SELECTED EXCERPT =>
>>>

Court Opinion

ID: 3397652
Source: CourtListenerOpinion
Date Created: 2016-07-05 19:06:41.065458+00
Date Added: 2024-06-11T14:02:58.484565
License: Public Domain

Action by the Continental Can Company, Inc., a corporation, against the Lee Company, Inc., of Tampa, a corporation, W.E. Lee, Miriam M. Lee and Rowena Lee Stout on a written guaranty of account for goods to be purchased by the corporate defendant. On questions certified from the circuit court.
Questions answered in accordance with opinion.
In November 1946, W.E. Lee and his wife M.M. Lee, executed a written guaranty of account for goods to be purchased by Lee Company, Inc., a corporation. In January 1948, a common law action was brought on the guaranty by Continental Can Company, Inc. against Lee Company, Inc. to recover sums secured by the guaranty.

<<<

Rewrite the passage of the court opinion from "Court Opinion" to "by the guaranty.", changing "guaranty" to "guarantee" wherever it appears.

RECORDS SHOWN =>

>>>

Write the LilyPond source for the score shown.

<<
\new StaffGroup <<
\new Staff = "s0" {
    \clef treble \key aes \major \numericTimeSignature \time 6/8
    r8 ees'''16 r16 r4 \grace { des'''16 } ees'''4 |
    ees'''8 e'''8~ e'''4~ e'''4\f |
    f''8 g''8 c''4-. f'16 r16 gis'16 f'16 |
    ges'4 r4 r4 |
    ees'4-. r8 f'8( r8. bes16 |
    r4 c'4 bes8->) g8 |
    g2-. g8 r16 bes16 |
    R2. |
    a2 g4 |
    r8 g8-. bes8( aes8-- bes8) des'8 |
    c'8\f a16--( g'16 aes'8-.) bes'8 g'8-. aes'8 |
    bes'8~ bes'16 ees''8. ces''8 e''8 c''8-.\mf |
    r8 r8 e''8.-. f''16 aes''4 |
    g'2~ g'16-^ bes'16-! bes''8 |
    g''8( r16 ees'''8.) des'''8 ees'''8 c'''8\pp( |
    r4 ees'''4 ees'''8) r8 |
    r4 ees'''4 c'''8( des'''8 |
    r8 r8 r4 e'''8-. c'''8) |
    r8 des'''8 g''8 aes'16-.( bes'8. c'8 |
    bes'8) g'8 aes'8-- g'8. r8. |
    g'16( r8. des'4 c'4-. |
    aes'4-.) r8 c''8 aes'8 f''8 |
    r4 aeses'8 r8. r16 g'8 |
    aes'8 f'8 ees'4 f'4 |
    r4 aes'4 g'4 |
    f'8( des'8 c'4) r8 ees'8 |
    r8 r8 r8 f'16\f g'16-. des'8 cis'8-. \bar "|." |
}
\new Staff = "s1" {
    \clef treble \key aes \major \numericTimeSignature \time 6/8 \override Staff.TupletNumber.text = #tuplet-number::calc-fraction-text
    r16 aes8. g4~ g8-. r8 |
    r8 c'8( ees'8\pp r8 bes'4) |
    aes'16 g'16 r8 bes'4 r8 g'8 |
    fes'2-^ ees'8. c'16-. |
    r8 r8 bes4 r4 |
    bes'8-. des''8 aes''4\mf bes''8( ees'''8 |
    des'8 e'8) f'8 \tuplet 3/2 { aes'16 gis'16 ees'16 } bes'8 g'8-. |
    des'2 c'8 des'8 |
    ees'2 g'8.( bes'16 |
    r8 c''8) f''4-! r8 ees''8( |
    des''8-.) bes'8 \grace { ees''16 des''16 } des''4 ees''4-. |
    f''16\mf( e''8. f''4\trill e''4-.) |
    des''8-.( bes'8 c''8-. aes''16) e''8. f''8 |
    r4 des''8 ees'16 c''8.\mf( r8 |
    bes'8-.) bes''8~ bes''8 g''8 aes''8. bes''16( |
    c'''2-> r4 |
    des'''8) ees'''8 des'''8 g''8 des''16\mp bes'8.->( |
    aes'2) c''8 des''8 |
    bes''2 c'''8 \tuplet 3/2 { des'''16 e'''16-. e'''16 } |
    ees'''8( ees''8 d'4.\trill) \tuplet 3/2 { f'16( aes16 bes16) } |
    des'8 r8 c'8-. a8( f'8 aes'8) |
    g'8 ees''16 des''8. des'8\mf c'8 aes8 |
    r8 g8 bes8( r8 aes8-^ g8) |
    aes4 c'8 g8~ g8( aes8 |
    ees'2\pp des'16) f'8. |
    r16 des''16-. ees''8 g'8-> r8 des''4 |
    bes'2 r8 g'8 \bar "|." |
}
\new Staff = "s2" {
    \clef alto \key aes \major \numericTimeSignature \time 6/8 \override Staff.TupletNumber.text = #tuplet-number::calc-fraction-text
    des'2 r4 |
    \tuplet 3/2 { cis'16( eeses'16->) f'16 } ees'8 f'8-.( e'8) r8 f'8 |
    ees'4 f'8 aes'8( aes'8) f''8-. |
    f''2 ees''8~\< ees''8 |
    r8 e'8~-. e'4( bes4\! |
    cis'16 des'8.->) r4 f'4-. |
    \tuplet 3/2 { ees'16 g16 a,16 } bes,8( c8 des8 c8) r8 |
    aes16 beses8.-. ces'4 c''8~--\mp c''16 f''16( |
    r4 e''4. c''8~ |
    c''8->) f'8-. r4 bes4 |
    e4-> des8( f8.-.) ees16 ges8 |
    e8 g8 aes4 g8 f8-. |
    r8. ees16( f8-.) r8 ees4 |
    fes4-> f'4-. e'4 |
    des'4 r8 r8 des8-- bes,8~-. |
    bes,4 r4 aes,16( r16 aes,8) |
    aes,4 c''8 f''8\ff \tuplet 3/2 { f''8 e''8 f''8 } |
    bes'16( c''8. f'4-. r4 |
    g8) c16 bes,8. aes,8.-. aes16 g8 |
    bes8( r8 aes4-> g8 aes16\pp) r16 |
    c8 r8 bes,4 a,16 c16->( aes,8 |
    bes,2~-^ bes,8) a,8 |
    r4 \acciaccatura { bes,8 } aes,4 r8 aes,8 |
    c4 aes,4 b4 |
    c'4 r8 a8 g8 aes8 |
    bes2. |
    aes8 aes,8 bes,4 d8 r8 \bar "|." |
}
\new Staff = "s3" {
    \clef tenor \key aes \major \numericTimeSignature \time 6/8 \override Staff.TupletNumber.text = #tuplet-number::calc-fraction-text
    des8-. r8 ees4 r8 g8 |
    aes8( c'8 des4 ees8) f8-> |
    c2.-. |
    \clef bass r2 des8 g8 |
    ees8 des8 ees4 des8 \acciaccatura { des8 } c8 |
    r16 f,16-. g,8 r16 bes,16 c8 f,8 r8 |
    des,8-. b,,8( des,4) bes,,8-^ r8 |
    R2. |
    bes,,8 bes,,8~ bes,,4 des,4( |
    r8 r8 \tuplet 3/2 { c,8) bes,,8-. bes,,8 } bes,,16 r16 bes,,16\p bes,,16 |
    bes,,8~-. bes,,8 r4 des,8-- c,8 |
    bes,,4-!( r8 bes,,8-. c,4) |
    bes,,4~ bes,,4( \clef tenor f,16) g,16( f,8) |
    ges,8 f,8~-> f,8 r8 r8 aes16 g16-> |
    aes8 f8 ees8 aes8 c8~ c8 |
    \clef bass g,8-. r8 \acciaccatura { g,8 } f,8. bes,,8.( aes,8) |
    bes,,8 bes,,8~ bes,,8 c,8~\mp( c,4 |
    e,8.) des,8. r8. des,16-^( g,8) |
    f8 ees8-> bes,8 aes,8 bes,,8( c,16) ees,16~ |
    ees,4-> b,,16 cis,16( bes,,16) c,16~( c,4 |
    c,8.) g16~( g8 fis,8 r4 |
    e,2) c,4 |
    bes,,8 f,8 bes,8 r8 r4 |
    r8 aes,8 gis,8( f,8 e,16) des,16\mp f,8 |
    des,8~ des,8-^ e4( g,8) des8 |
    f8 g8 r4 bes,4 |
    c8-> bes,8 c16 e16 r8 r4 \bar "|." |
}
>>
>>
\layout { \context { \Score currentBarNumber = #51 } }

<<<

RESULT OF THIS TASK =>
Court Opinion

ID: 3397652
Source: CourtListenerOpinion
Date Created: 2016-07-05 19:06:41.065458+00
Date Added: 2024-06-11T14:02:58.484565
License: Public Domain

Action by the Continental Can Company, Inc., a corporation, against the Lee Company, Inc., of Tampa, a corporation, W.E. Lee, Miriam M. Lee and Rowena Lee Stout on a written guarantee of account for goods to be purchased by the corporate defendant. On questions certified from the circuit court.
Questions answered in accordance with opinion.
In November 1946, W.E. Lee and his wife M.M. Lee, executed a written guarantee of account for goods to be purchased by Lee Company, Inc., a corporation. In January 1948, a common law action was brought on the guarantee by Continental Can Company, Inc. against Lee Company, Inc. to recover sums secured by the guarantee.